Find every line in the records below that contains the word "APERTURE", and copy each such line.
======== Information shown ========
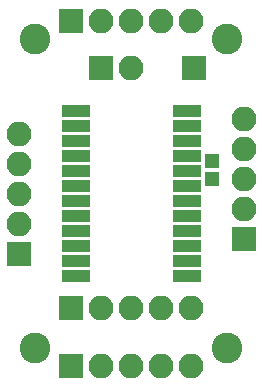
<source format=gbs>
G04 #@! TF.FileFunction,Soldermask,Bot*
%FSLAX46Y46*%
G04 Gerber Fmt 4.6, Leading zero omitted, Abs format (unit mm)*
G04 Created by KiCad (PCBNEW 4.0.4-stable) date 12/10/17 22:01:48*
%MOMM*%
%LPD*%
G01*
G04 APERTURE LIST*
%ADD10C,0.100000*%
%ADD11R,2.100000X2.100000*%
%ADD12O,2.100000X2.100000*%
%ADD13C,2.600000*%
%ADD14R,2.400000X1.000000*%
%ADD15R,1.150000X1.200000*%
G04 APERTURE END LIST*
D10*
D11*
X9525000Y-3810000D03*
D12*
X9525000Y-1270000D03*
X9525000Y1270000D03*
X9525000Y3810000D03*
X9525000Y6350000D03*
D13*
X8128000Y-13081000D03*
X8128000Y13081000D03*
X-8128000Y13081000D03*
X-8128000Y-13081000D03*
D14*
X4699000Y6985000D03*
X4699000Y5715000D03*
X4699000Y4445000D03*
X4699000Y3175000D03*
X4699000Y1905000D03*
X4699000Y635000D03*
X4699000Y-635000D03*
X4699000Y-1905000D03*
X4699000Y-3175000D03*
X4699000Y-4445000D03*
X4699000Y-5715000D03*
X4699000Y-6985000D03*
X-4701000Y-6985000D03*
X-4701000Y-5715000D03*
X-4701000Y-4445000D03*
X-4701000Y-3175000D03*
X-4701000Y-1905000D03*
X-4701000Y-635000D03*
X-4701000Y635000D03*
X-4701000Y1905000D03*
X-4701000Y3175000D03*
X-4701000Y4445000D03*
X-4701000Y5715000D03*
X-4701000Y6985000D03*
D15*
X6858000Y1294000D03*
X6858000Y2794000D03*
D11*
X-5080000Y-9652000D03*
D12*
X-2540000Y-9652000D03*
X0Y-9652000D03*
X2540000Y-9652000D03*
X5080000Y-9652000D03*
D11*
X-2540000Y10668000D03*
D12*
X0Y10668000D03*
D11*
X5334000Y10668000D03*
X-5080000Y14605000D03*
D12*
X-2540000Y14605000D03*
X0Y14605000D03*
X2540000Y14605000D03*
X5080000Y14605000D03*
D11*
X-9525000Y-5080000D03*
D12*
X-9525000Y-2540000D03*
X-9525000Y0D03*
X-9525000Y2540000D03*
X-9525000Y5080000D03*
D11*
X-5080000Y-14605000D03*
D12*
X-2540000Y-14605000D03*
X0Y-14605000D03*
X2540000Y-14605000D03*
X5080000Y-14605000D03*
M02*

</source>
========
● Your solution
G04 APERTURE LIST*
G04 APERTURE END LIST*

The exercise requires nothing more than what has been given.